Hear their twangy bend of guitar strings and songs of substance when Jack-daw’s 7 sidle up to Johnson City’s Capone’s on Friday, May 26. Make some room for Double Wide Inc. Clear a space in the watering hole as country comes to town.
“It’s an authentic sound from home,” said Ben Adams, bass guitarist in Jackdaw’s 7.
Eclipsed titles of original odes to home and heart, broken and mended and otherwise filled a whiteboard along a wall inside the garage. Titles listed include “Shelby Street Blues” and “Memories of You.”
“I grew up playing bluegrass with my dad and granddad. Bobby Love is my dad and Gene Boyd was my granddad,” said Kevin Love, Jackdaw’s banjo picker and rhythm guitarist. “This band is definitely not bluegrass and it’s definitely not rock ‘n’ roll.”
Singer and fiddler Julia Wilson ambled in. Moments later, Jackdaw’s 7 sans singer Jen Fields assembled for a two-song jamboree.
“Ready?” Love said.
Nods of heads and Thomas’ snare responded. They summoned a country storm via “Tennessee Weather.” Lead guitarist JP Parsons bent the strings aplenty on a Gibson Les Paul amid the three-minute jaunt while visions of neon flash and honky-tonk heroes arose from the twangy notes.
“This band, it’s a godsend to me,” Adams said.
Rhythm guitarist and vocalist Jason Wilson hatched the band in October of 2014.
“My wife and I were watching the CMA Awards,” said Wilson.
They were not impressed. Authentic country music proved woefully absent.
“I came up with eight titles for songs while watching the show,” Wilson said. “One of them was ‘Mama Always Told Me I was Gonna Be a Country Radio Star.’”
A band was born. Wilson gradually courted folks, including Love in early 2015, to join Jackdaw’s 7.
“I’m proud of this band,” Love said. “I’m proud of the songs that we’ve written. We put our flavor to them.”
In no particular order Julia Wilson (unrelated to Jason), Jen Fields, Ben Adams, Kris McCrady, and Scott Thomas filled the ranks. McCrady, a member of Bristol’s Farmhouse Ghost, left several months ago. Bristol’s JP Parsons re-placed him.
“I wanted to play country music on electric guitar and wear cool shirts,” said Parsons. “Jason sent me this album (which is due for release in June). I listened to it, put it on repeat at work.”
Parsons heard the essence of what makes country music country.
“It’s the stories,” Parsons said. “There’s a theme in all of them. I lis-tened to them and thought, ‘Damn, I wish I had written that.”
Sold. From down many a country road ambles the intent and output of Jack-daw’s 7. Bear in mind, they’re not Wynn Stewart or Webb Pierce hardcore blood-cutting country re-imagined. They’re neither Buck Owens nor the Buckaroos.
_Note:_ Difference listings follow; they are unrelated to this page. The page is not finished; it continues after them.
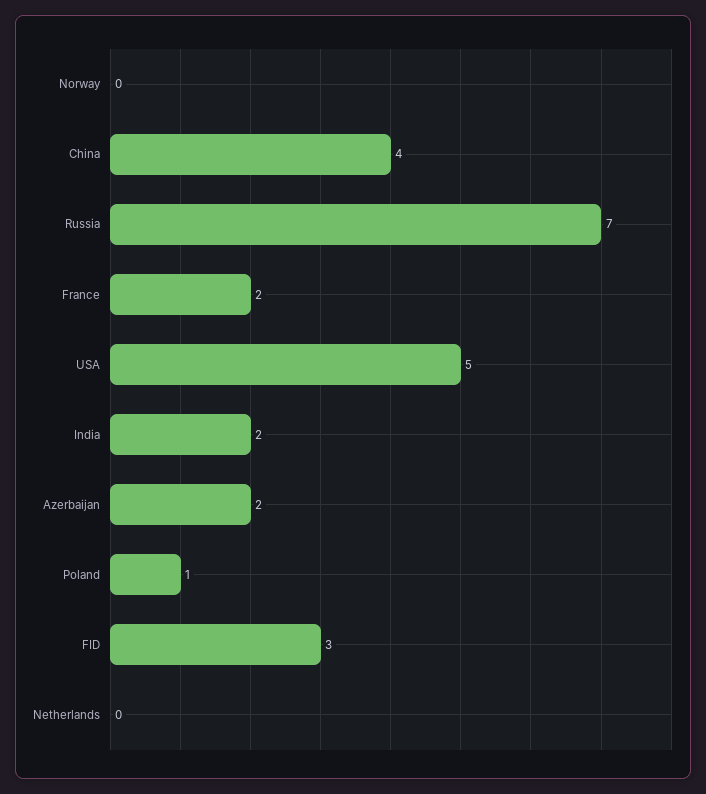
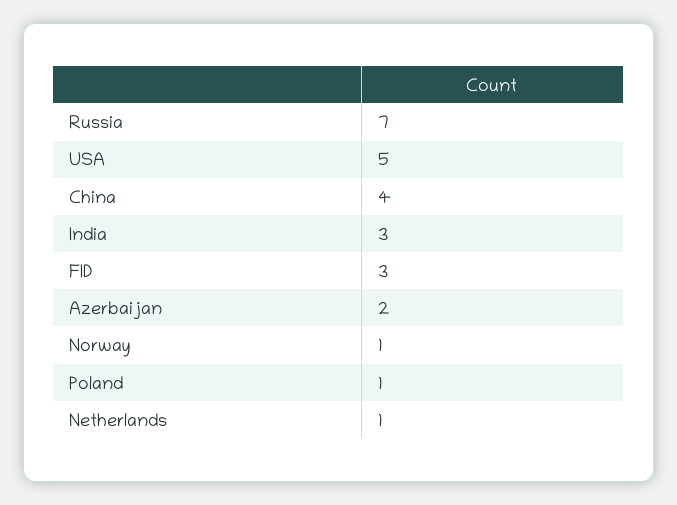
Norway: 0 -> 1
France: 2 -> none
India: 2 -> 3
Netherlands: 0 -> 1

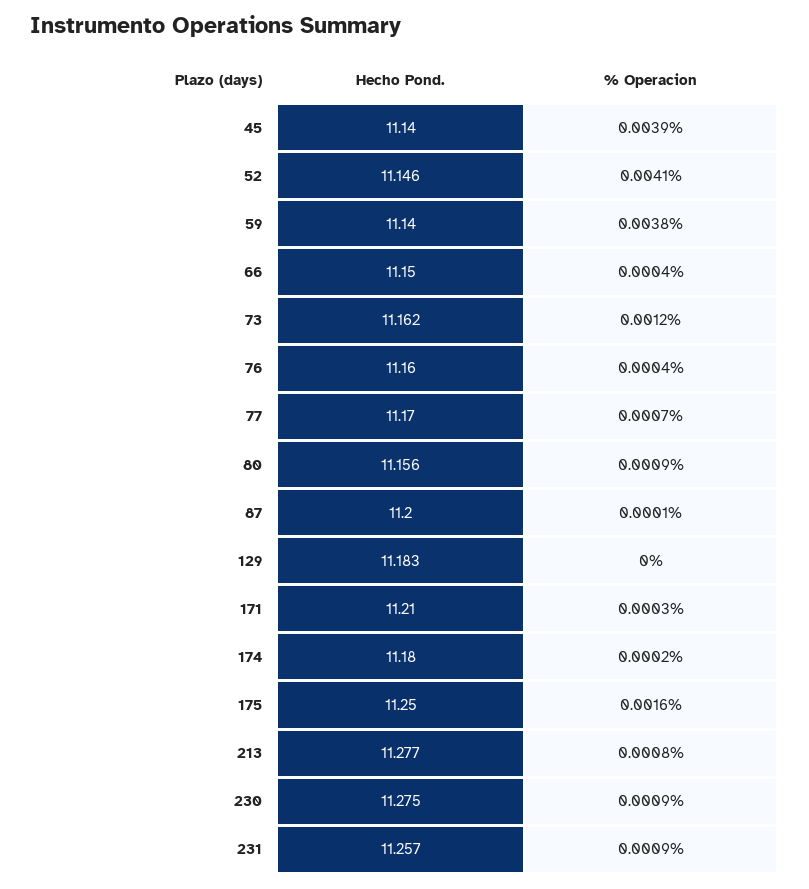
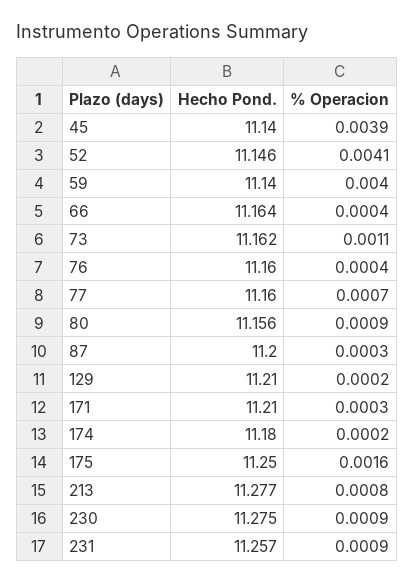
% Operacion, 59: 0.0038 -> 0.004
Hecho Pond., 66: 11.15 -> 11.164
% Operacion, 73: 0.0012 -> 0.0011
Hecho Pond., 77: 11.17 -> 11.16
% Operacion, 87: 0.0001 -> 0.0003
Hecho Pond., 129: 11.183 -> 11.21
% Operacion, 129: 0 -> 0.0002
However…
“If you’ve never heard us,” said Julia Wilson, fiddler and singer in the band, “then we’re the best thing you’ve never heard.”
Indeed, Jackdaw’s 7 tip a hat to and incorporate that which they can from country’s halcyon days of considerable yore. Translated, don’t come around looking to hear Florida Georgia Line recreated.
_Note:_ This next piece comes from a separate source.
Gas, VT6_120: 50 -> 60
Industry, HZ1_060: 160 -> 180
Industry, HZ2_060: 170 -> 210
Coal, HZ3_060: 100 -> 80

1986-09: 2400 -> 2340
“What this band means,” Thomas said, “my mother likes this band, and she’s a tough critic.”
Parsons placed an arm around the shoulder of Thomas. The longtime friends echoed a thought shared for many a year.
“There needs to be more authentic country music here,” Parsons said.
Fashioned like a restrained rhinestone suit, Jackdaw’s 7 shine as today’s most authentically country band amid the banner of the Birthplace of Country Music. Spread wide the gates, Bristol, for here comes a taste of twang.
“Country is back in Bristol,” Love said.